Fakt ist aber, dass die ersten 7-8 Jahre sehr gemütlich sind. Dass die Kinder keine Noten bekommen, nicht sitzen bleiben können, und schon in der 3.-4. Klasse gegenüber öffentlichen Schulen erheblich hinterher hinken. Dann in der zweiten Phase wird im Pensum angezogen, so sehr, dass gerade lernschwache Kinder scheitern müssen. Dies scheint jetzt die Kindsmutter erkannt zu haben. Soviel zum Hintergrund.

Daraus folgt, dass m.E. ein Schulwechsel von einer Waldorfschule weg immer sachlich begründet ist. Je eher, desto besser, damit die Lernlücken einfach nicht so groß sind. Allerdings vermag ich keine sachliche Begründung für ein Internat zu erkennen. Ich würde das Kind durchtesten lassen, um einfach mal den schulischen Status zu erkennen (diesen Test hälftig bezahlen), und eine entsprechende Umschulung veranlassen. Wird wahrscheinlich eine Hauptschule sein, aber nach deren Abschluß ist ja heute im Gegensatz zu früher auch noch alles möglich.
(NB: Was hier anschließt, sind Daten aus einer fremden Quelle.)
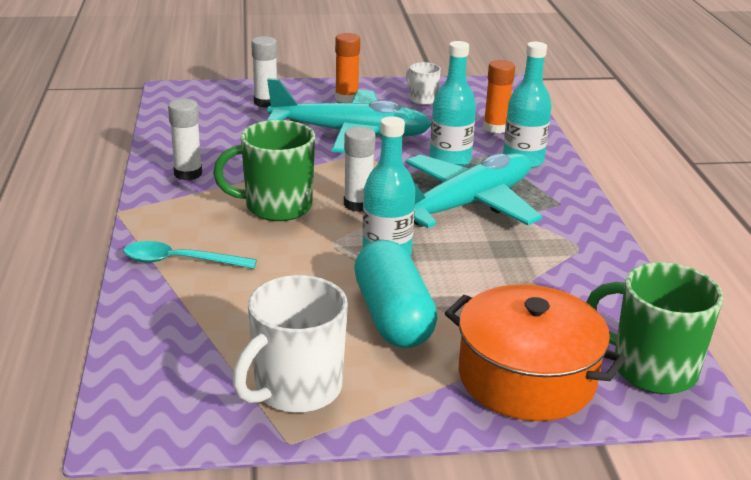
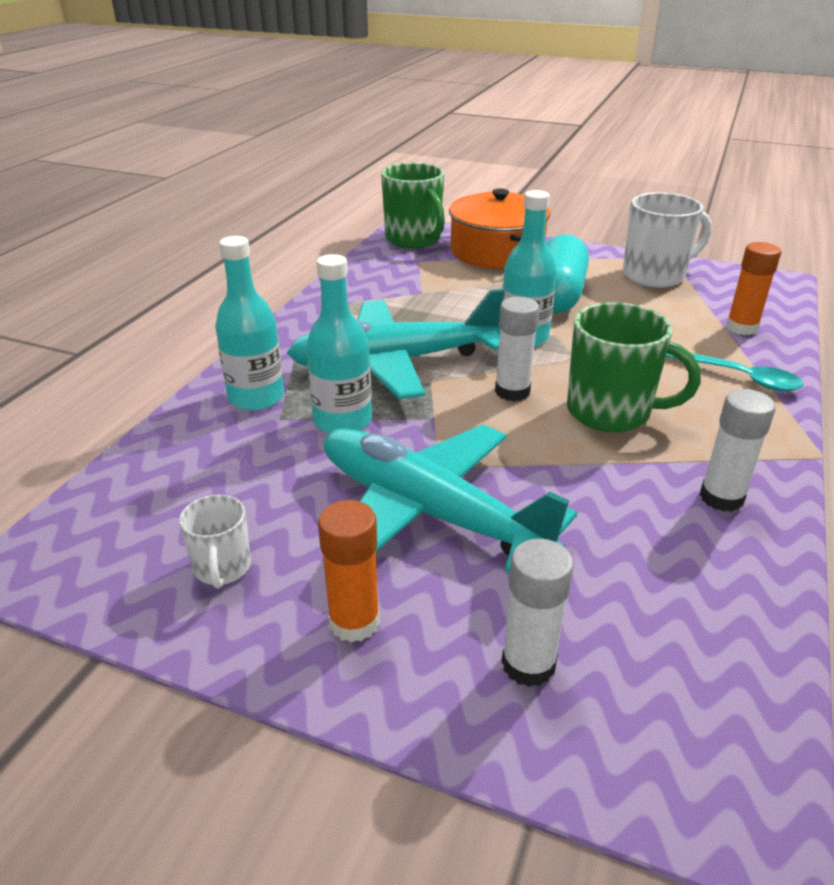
camera: 150 degrees left, 5 degrees up
(495, 128) = (206, 460): orange glue stick -> orange glue stick (741, 328)

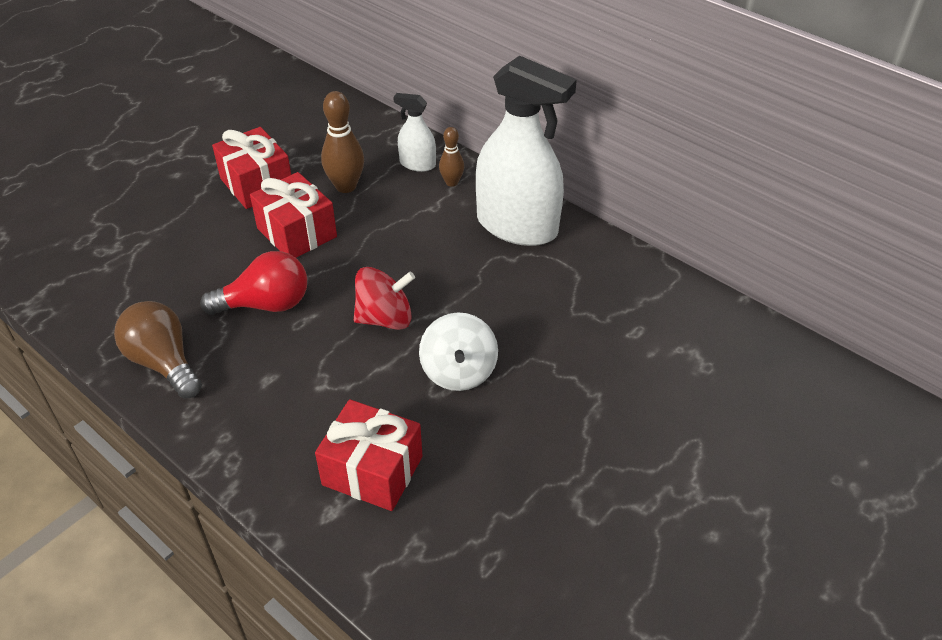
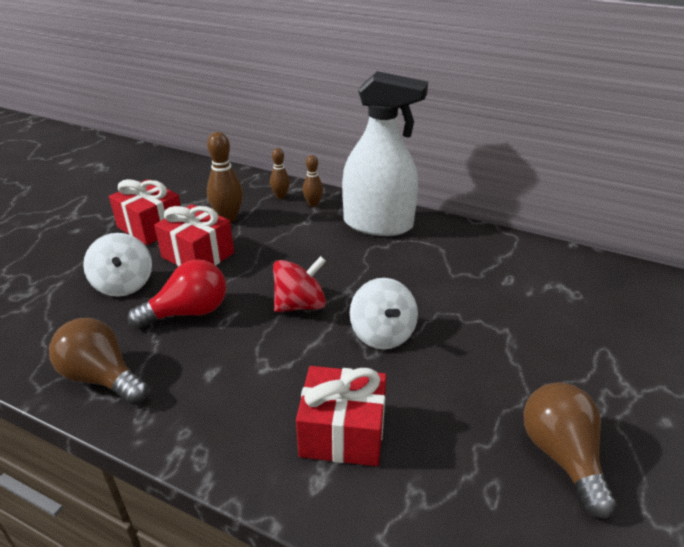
camera: 15 degrees left, 10 degrees down
(209, 256) = (124, 284): none -> white spinning top
(417, 164) = (280, 196): white spray bottle -> brown bowling pin
(578, 544) = (561, 456): none -> brown light bulb

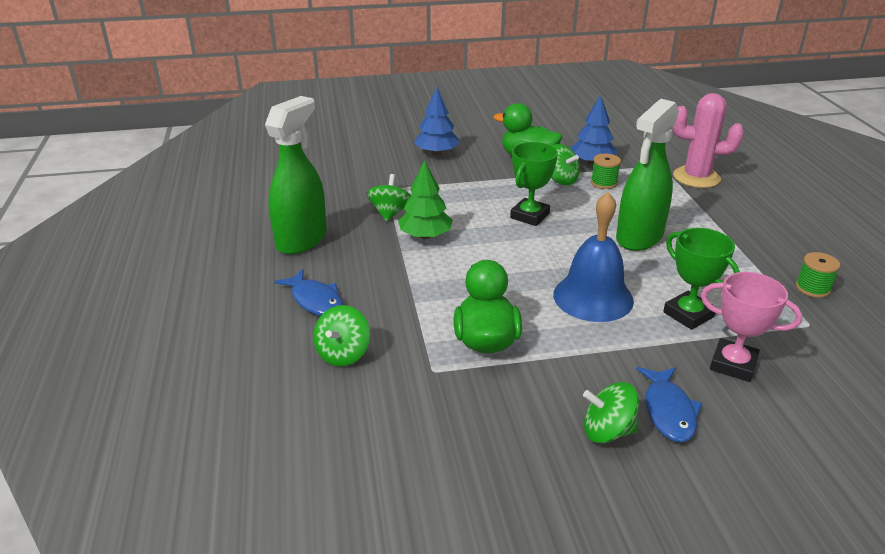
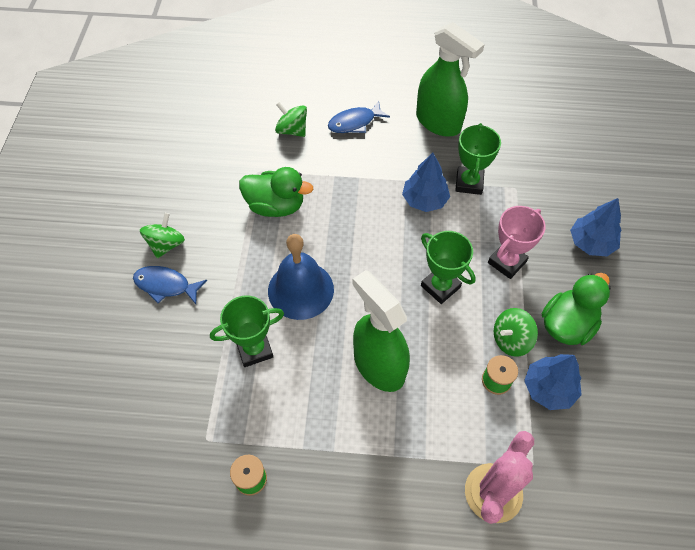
camera: 105 degrees right, 25 degrees up
(390, 213) = (469, 183): green spinning top -> green trophy
(425, 236) = (424, 200): green tree -> blue tree
(733, 364) = (188, 350): pink trophy -> pink trophy (507, 262)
Jedenfalls würde ich nicht blind die Hälfte eines Internates zu zahlen. Den Sachgrund für den Wechsel hat ja schließlich die Mutter zu verantworten und (ganz wichtig) man weiß ja gar nicht, was für das Kind jetzt das Beste ist. Das alles ist doch arg konzeptlos. Und Konzeptlosigkeit mußt Du nicht finanzieren.

Vielleicht kannst Du Dich ja mal schlau machen. Woran liegt das Scheitern des Kindes? Wie geht man das an? Viele psychologische Institute der Unis bieten so Tests gratis an im Rahmen ihrer Forschungen. Mir hat seinerzeit ein Behindertenzentrum weiter geholfen. Mein Jüngster kam auch schulisch nicht in die Gänge, und das bei guter Intelligenz. Es wurde dann eine Entwicklungsstörung festgestellt, wir wußten, was zu therapieren war. Gut, Abi zwei Jahre später als geplant (wen stört es?), heute erfolgreicher Dipl.-Ing..

Ist es denn gar nicht möglich, mal in der Richtung mit der Mutter zu sprechen, also erst einmal Ursachenforschung zu betreiben?